Compulsory Purchase process
The Compulsory Purchase process
First thing to point out here is that there is no one size fits all. For a start, the mechanism will depend on what type of Compulsory acquisition is pursued. For example, a railway scheme is highly likely to be promoted under a different consenting regime than a Council Estate regeneration scheme.
The below timeline is indicative for an Estate Regeneration scheme, that being the most common type that we are involved with, albeit we can advise on others.
So when is the best time to do a deal?
This is a question we often get asked. The answer unfortunately is how long is a piece of string.

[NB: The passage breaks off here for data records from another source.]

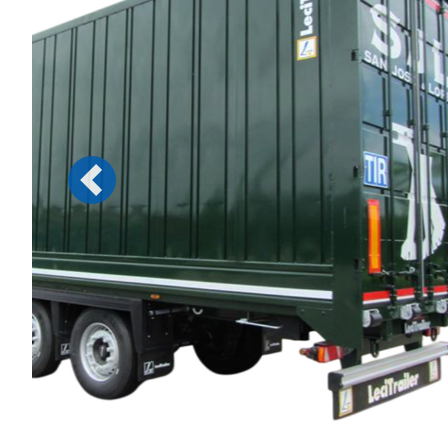
Previous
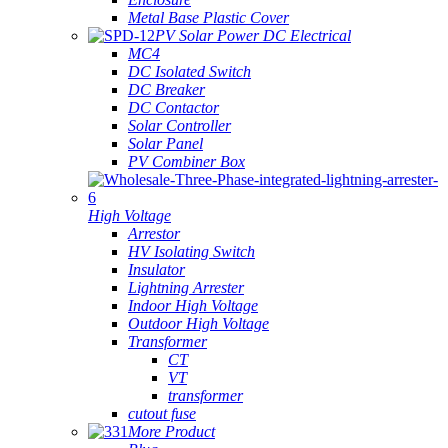
Metal Base Plastic Cover
PV Solar Power DC Electrical
MC4
DC Isolated Switch
DC Breaker
DC Contactor
Solar Controller
Solar Panel
PV Combiner Box
High Voltage
Arrestor
HV Isolating Switch
Insulator
Lightning Arrester
Indoor High Voltage
Outdoor High Voltage
Transformer
CT
VT
transformer
cutout fuse
More Product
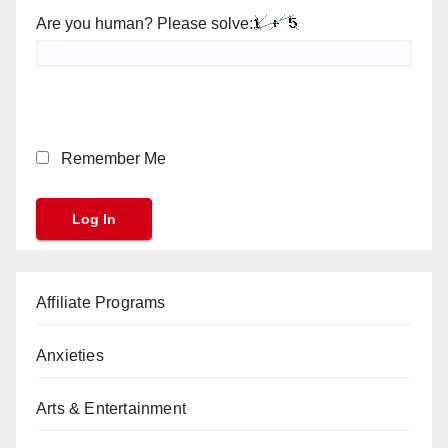
Are you human? Please solve:
Remember Me
Affiliate Programs
Anxieties
Arts & Entertainment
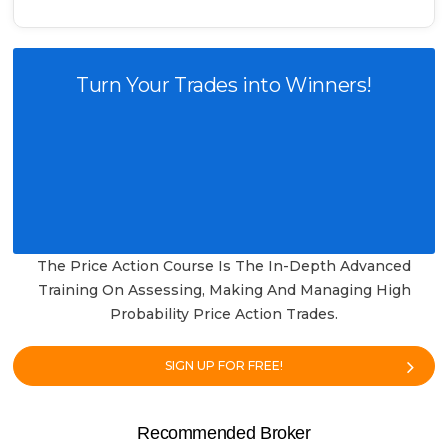
Turn Your Trades into Winners!
The Price Action Course Is The In-Depth Advanced
Training On Assessing, Making And Managing High
Probability Price Action Trades.
SIGN UP FOR FREE!
Recommended Broker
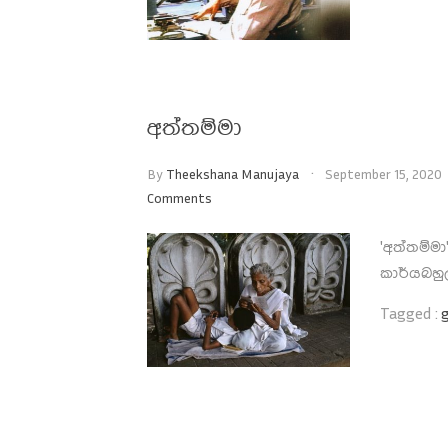
අත්තම්මා
By
Theekshana Manujaya
September 15, 2020
Comments
'අත්තම්ම
කාර්යබහු
Tagged :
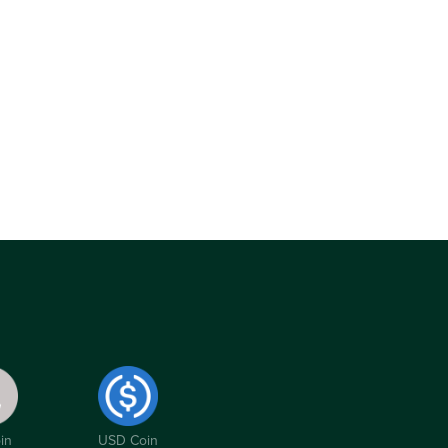
in
USD Coin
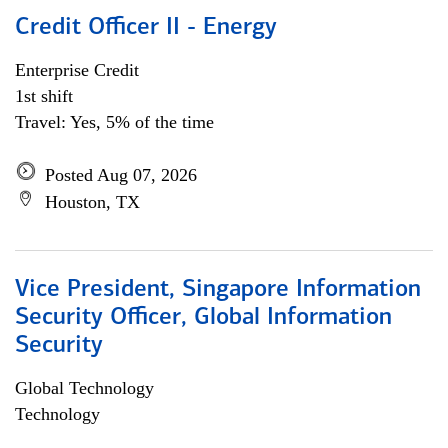
Credit Officer II - Energy
Enterprise Credit
1st shift
Travel: Yes, 5% of the time
Posted Aug 07, 2026
Houston, TX
Vice President, Singapore Information
Security Officer, Global Information
Security
Global Technology
Technology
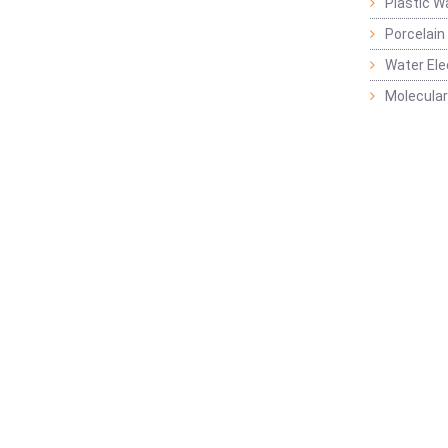
Plastic W
Porcelain
Water Ele
Molecular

The aim of course has to be to secure a fair deal. Some authorities will make fair offers quite early on in the process whilst others will wait till quite late on. Whilst Compulsory Purchase should always be a last resort, some authorities are far more willing to pursue powers than others.

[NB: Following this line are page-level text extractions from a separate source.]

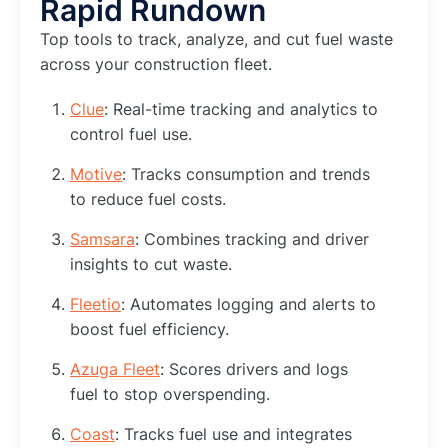
Rapid Rundown
Top tools to track, analyze, and cut fuel waste
across your construction fleet.
Clue
: Real-time tracking and analytics to
control fuel use.
Motive
: Tracks consumption and trends
to reduce fuel costs.
Samsara
: Combines tracking and driver
insights to cut waste.
Fleetio
: Automates logging and alerts to
boost fuel efficiency.
Azuga Fleet
: Scores drivers and logs
fuel to stop overspending.
Coast
: Tracks fuel use and integrates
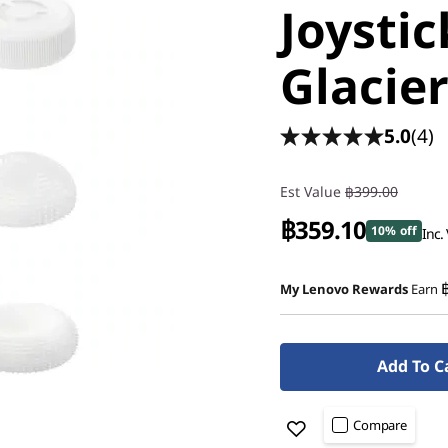
Joystic
Glacie
5.0
(4)
Est Value
฿399.00
฿359.10
10% off
Inc.
My Lenovo Rewards
Earn
Add To C
Compare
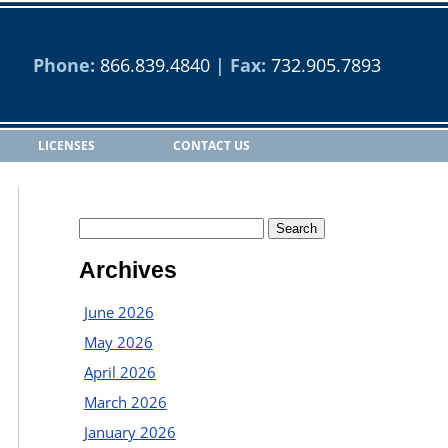
Phone:
866.839.4840
|
Fax:
732.905.7893
LICENSES
CONTACT US
Archives
June 2026
May 2026
April 2026
March 2026
January 2026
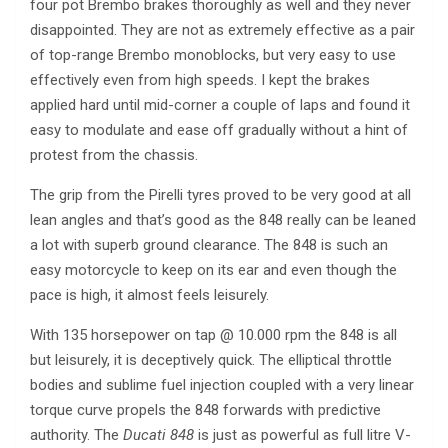
four pot Brembo brakes thoroughly as well and they never
disappointed. They are not as extremely effective as a pair
of top-range Brembo monoblocks, but very easy to use
effectively even from high speeds. I kept the brakes
applied hard until mid-corner a couple of laps and found it
easy to modulate and ease off gradually without a hint of
protest from the chassis.
The grip from the Pirelli tyres proved to be very good at all
lean angles and that’s good as the 848 really can be leaned
a lot with superb ground clearance. The 848 is such an
easy motorcycle to keep on its ear and even though the
pace is high, it almost feels leisurely.
With 135 horsepower on tap @ 10.000 rpm the 848 is all
but leisurely, it is deceptively quick. The elliptical throttle
bodies and sublime fuel injection coupled with a very linear
torque curve propels the 848 forwards with predictive
authority. The
Ducati 848
is just as powerful as full litre V-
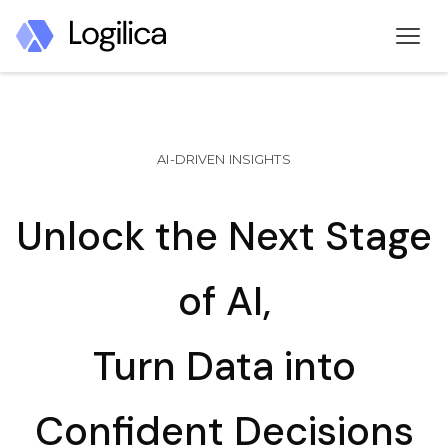
AI-DRIVEN INSIGHTS
Unlock the Next Stage
of AI,
Turn Data into
Confident Decisions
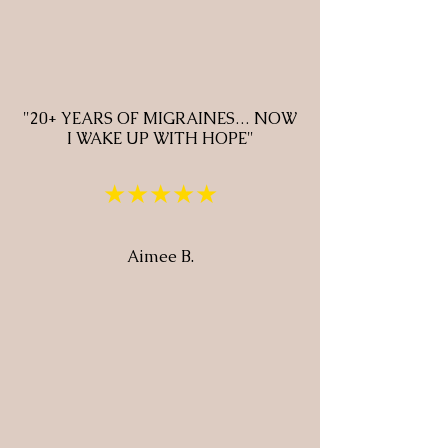
"20+ YEARS OF MIGRAINES… NOW
I WAKE UP WITH HOPE"
★★★★★
Aimee B.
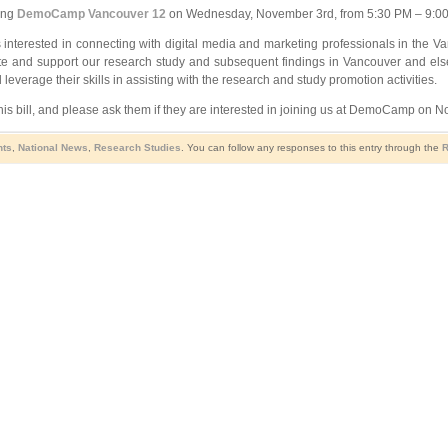
ing
DemoCamp Vancouver 12
on Wednesday, November 3rd, from 5:30 PM – 9:00 P
 interested in connecting with digital media and marketing professionals in the Va
mote and support our research study and subsequent findings in Vancouver and el
everage their skills in assisting with the research and study promotion activities.
is bill, and please ask them if they are interested in joining us at DemoCamp on 
nts
,
National News
,
Research Studies
. You can follow any responses to this entry through the
R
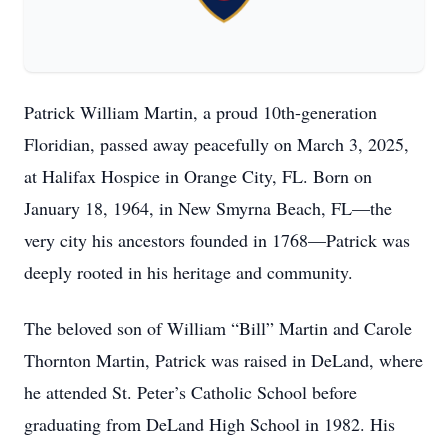
Patrick William Martin, a proud 10th-generation
Floridian, passed away peacefully on March 3, 2025,
at Halifax Hospice in Orange City, FL. Born on
January 18, 1964, in New Smyrna Beach, FL—the
very city his ancestors founded in 1768—Patrick was
deeply rooted in his heritage and community.
The beloved son of William “Bill” Martin and Carole
Thornton Martin, Patrick was raised in DeLand, where
he attended St. Peter’s Catholic School before
graduating from DeLand High School in 1982. His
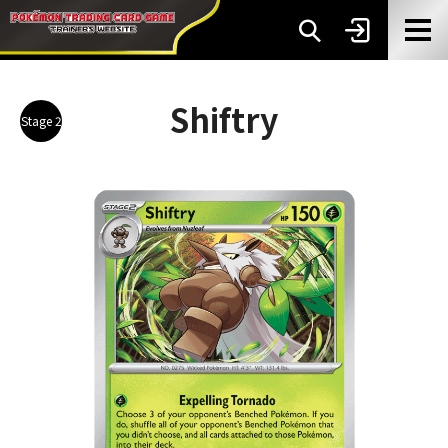
Shiftry
Stage 2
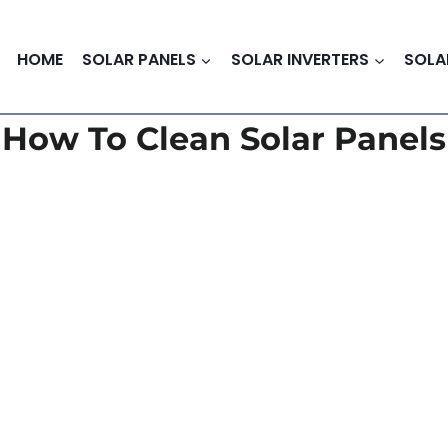
HOME
SOLAR PANELS
SOLAR INVERTERS
SOLA
How To Clean Solar Panels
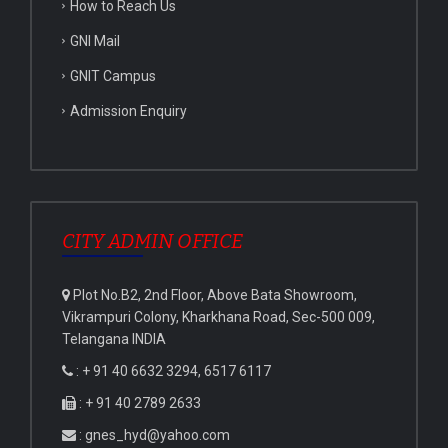
How to Reach Us
GNI Mail
GNIT Campus
Admission Enquiry
CITY ADMIN OFFICE
Plot No.B2, 2nd Floor, Above Bata Showroom,
Vikrampuri Colony, Kharkhana Road, Sec-500 009,
Telangana INDIA
: + 91 40 6632 3294, 6517 6117
: + 91 40 2789 2633
: gnes_hyd@yahoo.com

The appropriate time to do a deal will vary according to the scheme, the relative negotiating strength, the acquiring authority, the market and a whole array of different interplaying factors. Where we represent large numbers of homeowners, we can often speed up the process of securing fair offers.
It is a myth though that waiting till the last moment to do a deal gets a better compensation settlement. Whilst that can be the case, normally the opposite applies.
The below timeline is indicative for Compulsory Purchase for an Estate Regeneration scheme promoted by a Council, where powers are granted. Negotiations for sales on Compulsory Purchase terms can often start very early on in the process. The vast majority of transactions on Compulsory Purchase terms are completed prior to an acquiring authority gaining Compulsory Purchase powers.
The final few stages can be rather unpleasant for homeowners. The Council would normally want to avoid them as well.